→ **Material for this exercise**:
┌──

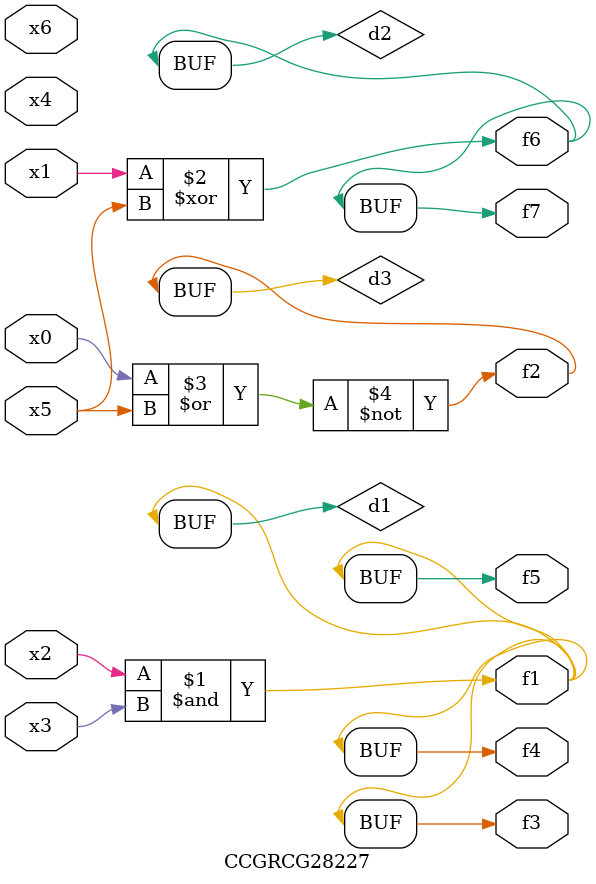
<source format=v>
module CCGRCG28227(
	input x0, x1, x2, x3, x4, x5, x6,
	output f1, f2, f3, f4, f5, f6, f7
);

	wire d1, d2, d3;

	and (d1, x2, x3);
	xor (d2, x1, x5);
	nor (d3, x0, x5);
	assign f1 = d1;
	assign f2 = d3;
	assign f3 = d1;
	assign f4 = d1;
	assign f5 = d1;
	assign f6 = d2;
	assign f7 = d2;
endmodule

</source>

└──

→ **What the task requires**:
Give all the entries again exactly, dropping each picture.

→ **Answer space**:
<source format=v>
module CCGRCG28227(
	input x0, x1, x2, x3, x4, x5, x6,
	output f1, f2, f3, f4, f5, f6, f7
);

	wire d1, d2, d3;

	and (d1, x2, x3);
	xor (d2, x1, x5);
	nor (d3, x0, x5);
	assign f1 = d1;
	assign f2 = d3;
	assign f3 = d1;
	assign f4 = d1;
	assign f5 = d1;
	assign f6 = d2;
	assign f7 = d2;
endmodule

</source>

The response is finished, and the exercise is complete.